▶ _Your objective_:
Answer these questions from the thread below on generating LLVM IR.
(a) According to Joshua, what is the only place copy instructions should be inserted?
(b) What does the mem2reg pass rewrite allocas, loads, and stores to?
(c) Why does Wayne say SSA is fairly straightforward for his students?

** Opening Selected excerpt block **

The recommended approach to generating LLVM IR is simply not to try to
generate code in SSA form; see
http://llvm.org/docs/tutorial/LangImpl7.html#memory .

-Eli

Wayne,

The short answer is “copy instruction” (of which LLVM has none, outside of ADDs with 0, ORs with 0, etc.) never show up in SSA forms. You would have to specifically force your compiler to generate such instructions. I’ve never read the dragon book, but I expect such instruction sequences are there only for instructional purposes, not as anything a real compiler would ever generate. The only place copy instructions should be inserted is in lowering PHI instructions - which is often heavily coupled with register operations.

It looks as if you are giving exactly the right advice, as far as replacing the entry in the symbol table. As far as I know, this is not just the most obvious way to do it, but the only way when generating SSA form. The only time an assignment expression should involve generating a copy (move) is if you are directly emitting a linear IR (or machine code). Java and .NET both do this.

Hope this helps.

-Joshua

It is my understanding, the alloca memory routines are used
for forcing variables to be allocated on the stack frame – which
you would want for source level debugging.
When SSA registers are used, LLVM will decide what goes into
registers and what will spill over to the stack frame.
I want the latter.
–w

Wayne O. Cochran
Assistant Professor Computer Science
wcochran@vancouver.wsu.edu

The mem2reg pass will rewrite allocas and loads and stores to SSA
virtual registers. Essentially it's a transformation from non-SSA to
SSA form. That said, I don't know if you want your students to
implement their own SSA transformation.

Reid

That’s cool. The students grok the SSA thing fine – especially since all the var’s
in the language we’re translating from are immutable (functional style) which makes SSA fairly
straight forward; the phi instruction is needed in a few places where branching occurs.

Wayne O. Cochran
Assistant Professor Computer Science
wcochran@vancouver.wsu.edu

** Closing Selected excerpt block **
** Opening Dataset extract block **

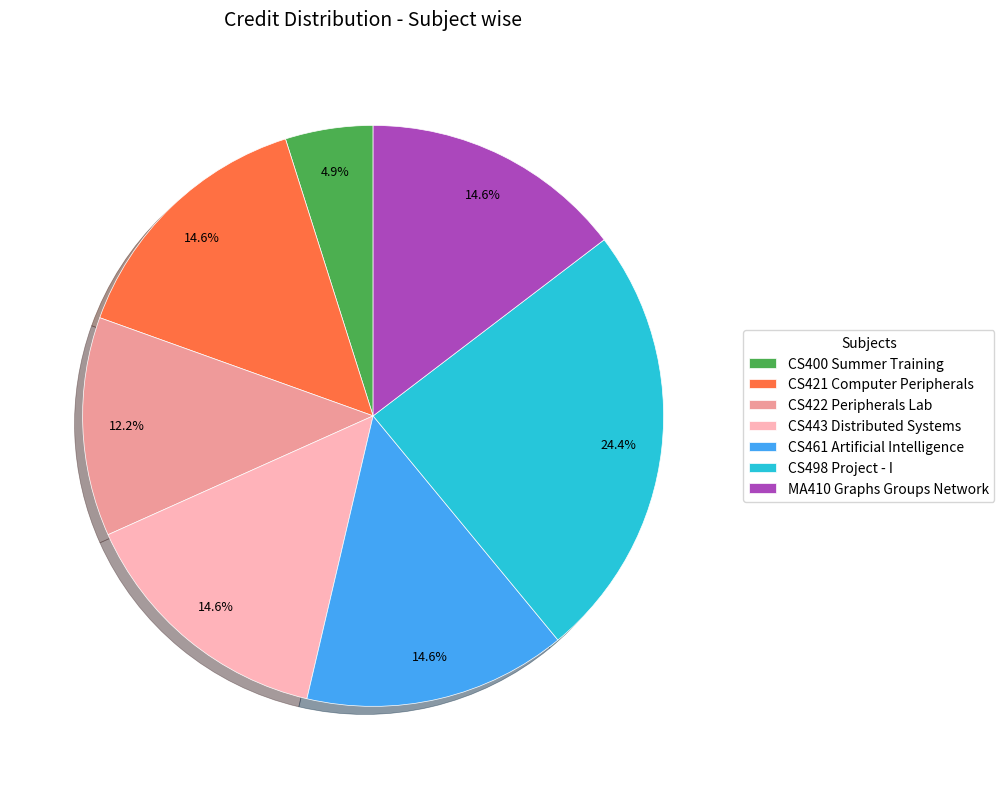

Count the number of slices in the pie.

7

** Closing Dataset extract block **

▶ _Written answer_:
(a) In lowering PHI instructions.
(b) SSA virtual registers.
(c) All the variables in the language they are translating from are immutable (functional style).